━━━━━ Exercise passage
You misunderstand me.
He wouldn't need to use the weapon, he'd just need to let the World know he had one. The US and Britain would have quickly come to a diplomatic solution just to keep the oil flowing and their arms sales rumbling. Israel, North Korea, India and Pakistan all show just how willing the West is to compromise on principles when nuclear weapons are involved.
--It's threatening and romantic! It's threatmantic!
" This government weapon will be tuned to the frequency of silicon atoms." One can only hope the enemy won't think to use this ype of weapon against California....
I seem to remember reading about a Soviet 50 megaton nuke. A warhead of that size wouldn't be usable against ground targets, as the force of the blast would cause it to bury itself and reduce the actual damage--or something. I'm no physicist.
The Tsar Bomba (King of Bombs), detonated in 1961. It was a rush design to beat the likely introduction of the amospheric testing ban. When detonated, the heat was felt over 250 kilometres away whilst the flash was visible beyond 1000 kilometres from the destonation.
Believe it or not, the bomb was originally designed to detonate with a force of over 100 megatonnes. However, Soviet scientists did some calculations and came to the conclusion that it would have increased the total amount of fallout in the atmosphere by 25% and contaminated most of the Arctic. They successfully petitioned to have the uranium casing replaced with lead.
Although the aim of the bomb was a propaganda stunt by Khrushchev to show the supremacy of Soviet nuclear weapon design (in part true, it was the 'cleanest' bomb ever exploded), the Soviets did apparently put the design into limited production.
━━━━━━━━━━
#### Work task 1
Answer these questions using the passage on nuclear weapons.
(a) In what year was the Tsar Bomba detonated?
(b) With what force was the bomb originally designed to detonate?
(c) What did Soviet scientists successfully petition to have replaced, and with what?
#### Work task 2
Summarize the passage on nuclear weapons in two sentences.
#### Work task 3
Write the next part of the passage on nuclear weapons, picking up after its last sentence.
━━━━━ Dataset entries
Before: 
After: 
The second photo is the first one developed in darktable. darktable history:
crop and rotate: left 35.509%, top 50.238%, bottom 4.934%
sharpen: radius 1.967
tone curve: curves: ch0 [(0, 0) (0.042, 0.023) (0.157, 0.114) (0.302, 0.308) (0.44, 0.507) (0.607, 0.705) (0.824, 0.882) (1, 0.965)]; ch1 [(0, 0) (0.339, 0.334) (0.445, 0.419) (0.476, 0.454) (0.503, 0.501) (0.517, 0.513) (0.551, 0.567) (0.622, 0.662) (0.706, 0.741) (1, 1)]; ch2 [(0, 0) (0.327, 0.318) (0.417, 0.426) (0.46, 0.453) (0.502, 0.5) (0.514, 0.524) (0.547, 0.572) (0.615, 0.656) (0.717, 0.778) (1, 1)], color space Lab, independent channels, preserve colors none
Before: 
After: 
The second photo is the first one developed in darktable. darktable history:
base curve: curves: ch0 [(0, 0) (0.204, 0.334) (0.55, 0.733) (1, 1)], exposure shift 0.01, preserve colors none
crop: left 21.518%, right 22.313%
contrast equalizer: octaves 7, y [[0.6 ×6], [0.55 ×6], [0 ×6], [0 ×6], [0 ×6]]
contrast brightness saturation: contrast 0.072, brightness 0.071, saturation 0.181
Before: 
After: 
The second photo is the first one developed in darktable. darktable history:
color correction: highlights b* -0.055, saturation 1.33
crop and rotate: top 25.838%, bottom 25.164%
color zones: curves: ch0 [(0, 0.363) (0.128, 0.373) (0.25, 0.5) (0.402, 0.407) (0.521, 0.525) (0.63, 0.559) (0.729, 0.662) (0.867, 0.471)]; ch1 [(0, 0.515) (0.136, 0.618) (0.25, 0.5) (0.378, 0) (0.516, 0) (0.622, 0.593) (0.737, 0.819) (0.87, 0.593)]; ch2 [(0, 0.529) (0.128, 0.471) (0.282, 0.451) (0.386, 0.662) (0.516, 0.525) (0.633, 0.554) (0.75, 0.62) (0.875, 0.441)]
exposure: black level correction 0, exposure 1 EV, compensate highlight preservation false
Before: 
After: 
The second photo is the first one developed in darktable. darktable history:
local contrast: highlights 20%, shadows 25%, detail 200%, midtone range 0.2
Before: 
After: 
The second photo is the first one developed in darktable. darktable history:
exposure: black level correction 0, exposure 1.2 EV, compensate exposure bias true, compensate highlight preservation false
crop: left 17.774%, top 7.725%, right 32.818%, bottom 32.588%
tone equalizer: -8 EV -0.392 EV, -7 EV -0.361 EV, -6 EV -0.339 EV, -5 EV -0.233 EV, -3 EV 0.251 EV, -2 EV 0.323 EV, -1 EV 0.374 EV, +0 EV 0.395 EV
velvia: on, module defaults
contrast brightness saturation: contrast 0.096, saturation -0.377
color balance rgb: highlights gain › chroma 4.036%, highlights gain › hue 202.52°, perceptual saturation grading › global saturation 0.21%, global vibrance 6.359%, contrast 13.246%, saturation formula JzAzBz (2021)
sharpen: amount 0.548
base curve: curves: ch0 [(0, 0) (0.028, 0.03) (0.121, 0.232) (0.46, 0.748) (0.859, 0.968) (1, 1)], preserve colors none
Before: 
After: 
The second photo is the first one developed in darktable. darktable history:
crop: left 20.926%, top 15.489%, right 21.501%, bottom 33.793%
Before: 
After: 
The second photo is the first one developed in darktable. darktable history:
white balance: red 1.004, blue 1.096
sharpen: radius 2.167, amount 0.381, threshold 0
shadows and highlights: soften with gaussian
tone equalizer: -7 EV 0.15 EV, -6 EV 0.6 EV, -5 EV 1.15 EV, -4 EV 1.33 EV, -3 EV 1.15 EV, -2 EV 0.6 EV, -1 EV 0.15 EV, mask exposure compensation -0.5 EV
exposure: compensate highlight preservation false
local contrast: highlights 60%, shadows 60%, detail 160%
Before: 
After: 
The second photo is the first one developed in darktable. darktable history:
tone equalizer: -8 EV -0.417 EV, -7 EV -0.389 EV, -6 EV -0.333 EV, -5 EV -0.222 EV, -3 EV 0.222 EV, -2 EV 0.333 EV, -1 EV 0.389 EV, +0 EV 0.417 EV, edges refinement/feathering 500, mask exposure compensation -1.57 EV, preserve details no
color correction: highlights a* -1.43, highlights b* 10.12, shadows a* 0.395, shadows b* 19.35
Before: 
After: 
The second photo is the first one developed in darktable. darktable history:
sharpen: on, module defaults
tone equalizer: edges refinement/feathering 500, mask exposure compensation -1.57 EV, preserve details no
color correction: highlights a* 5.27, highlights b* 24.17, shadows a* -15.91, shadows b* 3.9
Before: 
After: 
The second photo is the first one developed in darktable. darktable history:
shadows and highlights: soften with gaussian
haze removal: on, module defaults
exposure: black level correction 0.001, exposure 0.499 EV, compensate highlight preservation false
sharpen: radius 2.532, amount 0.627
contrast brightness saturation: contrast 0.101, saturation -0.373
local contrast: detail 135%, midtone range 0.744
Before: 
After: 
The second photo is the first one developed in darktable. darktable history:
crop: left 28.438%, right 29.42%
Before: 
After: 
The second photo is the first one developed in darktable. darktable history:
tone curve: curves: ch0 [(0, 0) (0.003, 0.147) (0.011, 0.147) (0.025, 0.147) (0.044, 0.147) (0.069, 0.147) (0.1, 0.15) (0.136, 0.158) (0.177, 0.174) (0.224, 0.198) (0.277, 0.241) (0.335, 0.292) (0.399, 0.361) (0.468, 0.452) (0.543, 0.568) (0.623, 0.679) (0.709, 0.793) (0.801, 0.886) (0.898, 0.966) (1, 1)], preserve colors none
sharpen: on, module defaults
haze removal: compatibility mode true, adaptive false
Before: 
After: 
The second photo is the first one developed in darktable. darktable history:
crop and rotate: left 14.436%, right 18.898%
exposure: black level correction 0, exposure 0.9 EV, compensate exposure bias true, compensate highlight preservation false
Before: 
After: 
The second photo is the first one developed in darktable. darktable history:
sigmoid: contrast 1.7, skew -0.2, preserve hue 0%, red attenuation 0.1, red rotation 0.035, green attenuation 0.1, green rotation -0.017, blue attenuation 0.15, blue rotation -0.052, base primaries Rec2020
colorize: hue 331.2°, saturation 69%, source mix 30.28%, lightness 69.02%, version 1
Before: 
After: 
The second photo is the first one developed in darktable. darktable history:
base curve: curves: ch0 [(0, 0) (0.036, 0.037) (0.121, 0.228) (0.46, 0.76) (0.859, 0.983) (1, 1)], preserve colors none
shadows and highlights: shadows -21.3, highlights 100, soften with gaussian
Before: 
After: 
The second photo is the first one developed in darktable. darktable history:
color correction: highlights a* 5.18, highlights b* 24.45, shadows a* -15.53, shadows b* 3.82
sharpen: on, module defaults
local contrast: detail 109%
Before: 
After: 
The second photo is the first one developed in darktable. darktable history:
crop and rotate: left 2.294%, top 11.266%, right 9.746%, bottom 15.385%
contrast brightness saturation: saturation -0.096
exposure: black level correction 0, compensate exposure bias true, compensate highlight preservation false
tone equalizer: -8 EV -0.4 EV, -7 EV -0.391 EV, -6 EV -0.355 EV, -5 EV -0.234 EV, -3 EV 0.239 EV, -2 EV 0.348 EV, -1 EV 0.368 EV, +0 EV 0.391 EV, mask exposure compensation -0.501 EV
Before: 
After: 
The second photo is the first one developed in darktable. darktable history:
━━━━━━━━━━
#### Response area 1
(a) 1961
(b) Over 100 megatonnes
(c) The uranium casing, with lead

#### Response area 2
The passage on nuclear weapons argues that a leader would only need to let the world know he had such a weapon, since the West readily compromises on principles when nuclear weapons are involved. It then describes the Soviet Tsar Bomba, detonated in 1961 and originally designed for over 100 megatonnes, whose uranium casing was replaced with lead after scientists calculated the added fallout, and which, though a propaganda stunt by Khrushchev, was apparently put into limited production.

#### Response area 3
It never became important because it could only be carried on a bomber which would have been vulnerable to American fighters. The Soviet Union was forging ahead with ICBM technology that was much less risky.
Big bombs went out of fashion because of the improved accuracy of missiles. With a gravity bomb, you needed a big bang to make up for sloppy targeting, the wind on the way down... with a precision missile, a small bomb landing much closer to the target would do the same damage.
As for why not a bigger bomb still - essentially, with a 50 megatonne explosion you are already irradiating a huge area of land - there aren't targets big enough to warrant more destruction. And most of the energy in the bomb is going into heating and moving an enormous amount of air, an even bigger explosion just produces hotter air.
Footage from the last Gulf War is pretty darn gruesome. The "highway of death", shelled-out tanks, etc. There doesn't appear to be much censorship there.
Trucks and tanks are one thing, but what about the dead people - they are much less visible in photographs of the Gulf War. There was a gruesome picture originally published on the front page of 'The Observer' here in the UK. It was an Iraqi soldier still at the wheel of his truck, he had essentially been reduced to charcoal but was still recognisably a human being.
The paper received an enormous amount of criticism from elsewhere in the media and many American news organisations refused to reprint the photograph.
I'm sure its out there on the Net, but it is so disturbing I really don't want to go and find out.
The DEPLETED uranium used in US armor-piercing shells is just that...depleted. It's still radioactive on a very low level, but nothing like ENRICHED uranium that is used in bombs and reactors. The biggest danger from DU rounds is that uranium burns rather readily after hitting its target, and creates lots of un-nice oxides that are not good for humans. But radioactivity? Naah.
Actually yes. Whilst U238 is much less radioactive than U235, it is still considered a radiation hazard. The problem being that those tiny particles formed when the round burns get inhaled or swallowed where they continue to irradiate surrounding tissues with energetic alpha particles. Whilst alpha particles don't penetrate very far, they deliver lots of DNA-busting energy in a small area.
Uranium is also toxic, but the effects can be minimised by giving the victim a chelating agent (something like EDTA) to bind to the uranium and remove it from the body.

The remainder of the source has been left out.